In Memory Of was inspired by the ritual of the African funeral procession, which is very sad on the way to the burial grounds, but afterward, on the way back, the band starts swinging. This version of the march has a heavy African rock blues beat, with Ron Carter laying down a steady drone bass line that creates the spirit of the event. Both Ray Copeland and Al Grey offer fine solos using the growl technique, a sound seldom heard today but commonly used by oldtime brass players.

Sweet Meat personifies what Randy describes as a saucy, spicy, African chick with a very hip, unbelievably swinging walk. Sometimes she's sophisticated, sometimes she's funny. She could be found in ihe Congo, Harlem, or Mississippi. Melba Liston's flowing arrangement provides an elegant tilting cushion for the reeds out front. The mood of the tune conjures up shades of Basie and dancing cheek to cheek.

Jamaica East is the musical story of a beautiful five-day journey by Randy and his family to Jamaica. He was immediately inspired by the lush beauty of the island, the warmth and hospitality of the people, and their rich cultural heritage. Profoundly inspiring was his acquaintance with relatives who are natives of Kingston, and the discovery of family in Stokes Hall, St. Thomas. Randy's melody captures the rhythms that are Jamaica, and Miss Liston's exciting arrangement captures the spirit of carnival, dance, and song.

Side two opens with the title tune Tanjah, which is Arabic for Tangier, where Randy makes his home. The rhythm la based on the music of the peoples of North Africa, specifically Morocco. Tanjah was inspired by the festival held in Tangier in 1972, which represented a very significant step in bringing about communication through music between artists of different countries, albeit of the same African heritage. Moreover, the festival was the realization of a dream for Randy - the product of months of hard work and energy expended by many people both in Tangier and New York. Three stars of that festival are featured on this tune. Billy Harper, Azzedin, and Ahmed Abdul-Malik. Malik sets the mood as he relates in Arabic the feeling of brotherhood experienced by the artists - Moroccan and American - who appeared In the festival:

". . . Peace be upon you, brothers. Welcome my brothers. Greetings. All praises due to God for everything around us."

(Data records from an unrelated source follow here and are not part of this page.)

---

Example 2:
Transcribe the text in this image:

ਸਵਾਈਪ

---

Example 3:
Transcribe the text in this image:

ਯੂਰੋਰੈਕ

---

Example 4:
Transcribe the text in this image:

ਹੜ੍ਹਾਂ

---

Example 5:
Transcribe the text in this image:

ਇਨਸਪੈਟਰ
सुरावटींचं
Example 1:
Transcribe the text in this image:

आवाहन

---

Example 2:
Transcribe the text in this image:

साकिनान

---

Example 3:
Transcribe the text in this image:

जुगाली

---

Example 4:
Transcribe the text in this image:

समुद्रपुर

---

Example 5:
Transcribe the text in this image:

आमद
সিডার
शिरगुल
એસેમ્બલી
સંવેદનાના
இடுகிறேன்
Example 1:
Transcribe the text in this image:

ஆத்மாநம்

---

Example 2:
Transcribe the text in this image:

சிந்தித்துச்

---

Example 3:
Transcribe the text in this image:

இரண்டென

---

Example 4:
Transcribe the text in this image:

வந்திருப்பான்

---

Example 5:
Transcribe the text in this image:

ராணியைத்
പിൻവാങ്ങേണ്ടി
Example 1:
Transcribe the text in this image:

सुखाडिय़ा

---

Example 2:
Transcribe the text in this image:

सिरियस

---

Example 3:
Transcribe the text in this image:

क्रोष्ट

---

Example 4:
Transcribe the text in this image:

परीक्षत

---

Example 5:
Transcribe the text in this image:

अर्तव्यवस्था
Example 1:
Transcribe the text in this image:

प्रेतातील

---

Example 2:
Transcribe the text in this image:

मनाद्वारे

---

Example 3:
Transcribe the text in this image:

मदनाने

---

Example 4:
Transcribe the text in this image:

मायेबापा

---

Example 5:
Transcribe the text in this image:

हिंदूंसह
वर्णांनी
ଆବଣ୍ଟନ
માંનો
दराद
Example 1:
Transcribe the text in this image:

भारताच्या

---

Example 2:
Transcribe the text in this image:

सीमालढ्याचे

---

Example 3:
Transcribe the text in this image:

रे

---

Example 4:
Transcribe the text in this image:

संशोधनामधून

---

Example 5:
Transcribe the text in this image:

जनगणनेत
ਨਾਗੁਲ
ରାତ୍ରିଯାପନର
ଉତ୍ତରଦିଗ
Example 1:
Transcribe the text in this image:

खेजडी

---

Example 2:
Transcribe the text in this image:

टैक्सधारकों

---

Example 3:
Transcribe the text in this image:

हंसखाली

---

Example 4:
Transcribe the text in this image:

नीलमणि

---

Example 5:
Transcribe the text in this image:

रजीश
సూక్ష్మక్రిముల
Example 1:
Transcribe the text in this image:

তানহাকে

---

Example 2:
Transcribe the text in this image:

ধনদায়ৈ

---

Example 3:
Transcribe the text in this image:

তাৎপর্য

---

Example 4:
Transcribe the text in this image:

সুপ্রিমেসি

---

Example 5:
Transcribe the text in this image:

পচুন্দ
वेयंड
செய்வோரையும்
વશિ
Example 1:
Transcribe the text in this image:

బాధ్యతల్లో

The Last Day is a beautiful, moving ballad which expresses Randy's musical impression of the last day on earth - when the heavens open, the power of the Creator appears, and the world gets down on its knees and prays. The warm, magnificently flawless voice of Delores Davis is heard here on record for the first time; Ernie Royal takes the lead with a standout solo.

Little Niles was written twenty years ago by Randy for his son, and stands out as the most famous of his jazz waltzes- It was then, and still is, dedicated to children everywhere.

Although many different rhythms and beats are displayed throughout this album,
the essence for Randy all stems from Africa.

This is why he calls his music "African rhythms".